Score from running the model on test data 0.9161025031660908


In [14]:
# Creating an interface where everyone can find out their probability of having a heart disease
def BMI(body_mass, height):
    return round(body_mass/(height**2), 2)

values = []
body_mass, height = (input('1. Body Mass in Kg, Height in m (like 75, 1.75)')).split(',')
values.append(BMI(float(body_mass), float(height)))
values.append(int(input('2. Have you smoked at least 100 cigarettes in your entire life? If Yes input 1, No input 0')))
values.append(int(input('3. (Ever told) (you had) a stroke? If Yes input 1, No input 0')))
values.append(int(input('4. Do you have serious difficulty walking or climbing stairs? If Yes input 1, No input 0')))
values.append(int(input('5. Are you male or female? If you are male input 1, female input 0')))
values.append(int(input('6. In what age category are you? 18-24:1, 25-29:2, 30-34:3, 35-39:4, 40-44:5, 45-49:6, 50-54:7, 55-59:8, 60-64:9, 65-69:10, 70-74:11, 75-79:12, 80 or older:13')))
values.append(int(input('7. (Ever told) (you had) diabetes? If Yes input 1, No input 0')))
values.append(int(input('8. Would you say that in general your health is Excellent:3, Very good:2, Good:1, Fair:0, Poor:-1')))
values.append(int(input('9. (Ever told) (you had) asthma? If Yes input 1, No input 0')))
values.append(int(input('10. Not including kidney stones, bladder infection or incontinence, were you ever told you had kidney disease? If Yes input 1, No input 0')))

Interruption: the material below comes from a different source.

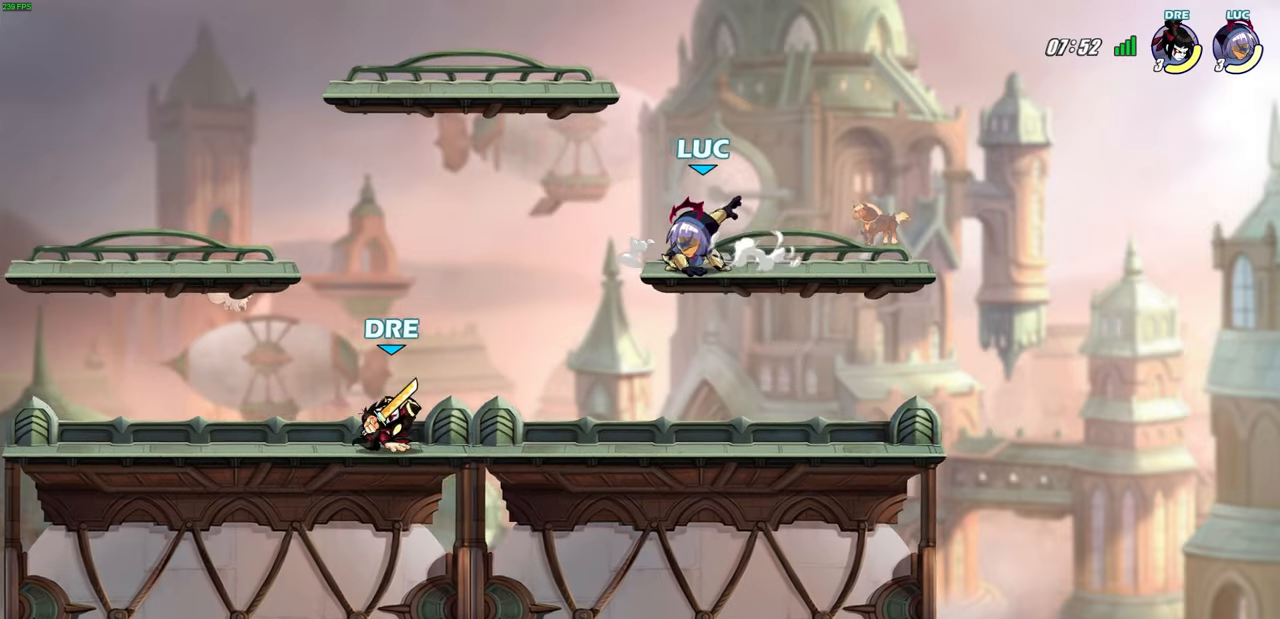
{"buttons": [], "left_stick": "center", "right_stick": "center", "events": [[33, "left_stick", "down-left"], [83, "R2", "down"], [100, "SQUARE", "down"], [233, "SQUARE", "up"], [267, "R2", "up"], [267, "left_stick", "center"]]}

values = np.array(values).reshape(1, -1)
if lr_modified.predict(values)[0] == 1:
    print('There is a high chance that you have heart disease')
else:
    print("You most likely don't have heart disease")
print('The probability of you having a heart disease is', round(lr_modified.predict_proba(values)[0][1]*100, 2), 'percent')

1. Body Mass in Kg, Height in m (like 75, 1.75)67.8, 1.73
2. Have you smoked at least 100 cigarettes in your entire life? If Yes input 1, No input 00
3. (Ever told) (you had) a stroke? If Yes input 1, No input 00
4. Do you have serious difficulty walking or climbing stairs? If Yes input 1, No input 00
5. Are you male or female? If you are male input 1, female input 01
6. In what age category are you? 18-24:1, 25-29:2, 30-34:3, 35-39:4, 40-44:5, 45-49:6, 50-54:7, 55-59:8, 60-64:9, 65-69:10, 70-74:11, 75-79:12, 80 or older:131
7. (Ever told) (you had) diabetes? If Yes input 1, No input 00
8. Would you say that in general your health is Excellent:3, Very good:2, Good:1, Fair:0, Poor:-12
9. (Ever told) (you had) asthma? If Yes input 1, No input 00
10. Not including kidney stones, bladder infection or incontinence, were you ever told you had kidney disease? If Yes input 1, No input 00
You most likely don't have heart disease
The probability of you having a heart disease is 0.57 percent


## `Conclusion`

I explored the dataset, prepared it for machine learning process and created Logistic Regression machine learning model to classify whether a person have a heart disease or not with 91.61% accuracy on test data.